Although ginger’s anti-inflammatory properties have been valued for centuries, it was not until the 1970s that scientists uncovered the mechanisms that make ginger an effective anti-inflammatory agent. That discovery identified ginger as an herbal remedy that shares pharmacological properties with nonsteroidal anti-inflammatory drugs (NSAIDs), such as ibuprofen, which are so popular today. Subsequent research revealed that ginger reduces inflammation in an additional way, beyond that of NSAIDs, which means it has dual powers to reduce inflammation and by extension, pain.
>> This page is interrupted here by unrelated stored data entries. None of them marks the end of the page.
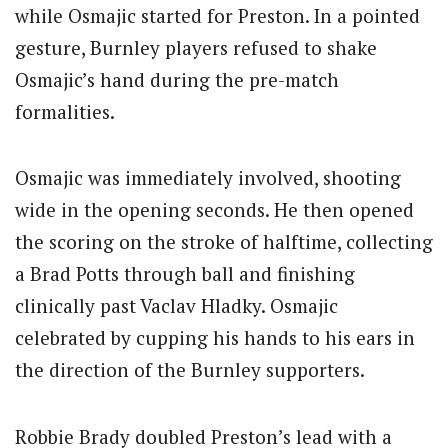
while Osmajic started for Preston. In a pointed
gesture, Burnley players refused to shake
Osmajic’s hand during the pre-match
formalities.
Osmajic was immediately involved, shooting
wide in the opening seconds. He then opened
the scoring on the stroke of halftime, collecting
a Brad Potts through ball and finishing
clinically past Vaclav Hladky. Osmajic
celebrated by cupping his hands to his ears in
the direction of the Burnley supporters.
Robbie Brady doubled Preston’s lead with a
At the University of Georgia, investigators conducted two studies to identify the impact of both raw and heat-treated ginger supplements on muscle pain. It has been proposed that heating ginger may increase its ability to relieve pain. If this is true, cooking with ginger may enhance its healing properties.
Thirty-four volunteers enrolled in the raw ginger study and 40 entered the heat-treated study. In each group, the subjects consumed capsules that contained 2 grams of either raw or heat-treated ginger or placebo for 11 consecutive days. On day 8 of the study, the volunteers used heavy weight while performing 18 extensions of the elbow flexors to induce moderate muscle injury.
The investigators assessed arm function, pain, inflammation, and a biochemical involved in pain both before and for three days after the subjects performed the exercise. They learned that participants who consumed ginger supplements experienced a 25 percent reduction in exercise-induced pain, and the benefit was not improved by using heat-treated ginger.
Patrick O’Connor, a professor in the College of Education’s department of kinesiology, noted that their findings concerning ginger are significant because given that muscle pain, including exercise-induced muscle pain, is so common, “anything that can truly relieve this type of pain will be greatly welcomed by the many people who are experiencing it.” These latest findings agree with previous results showing the pain-relieving effects of ginger in patients with osteoarthritis.
Black CD et al. Journal of Pain 2010 Apr 23.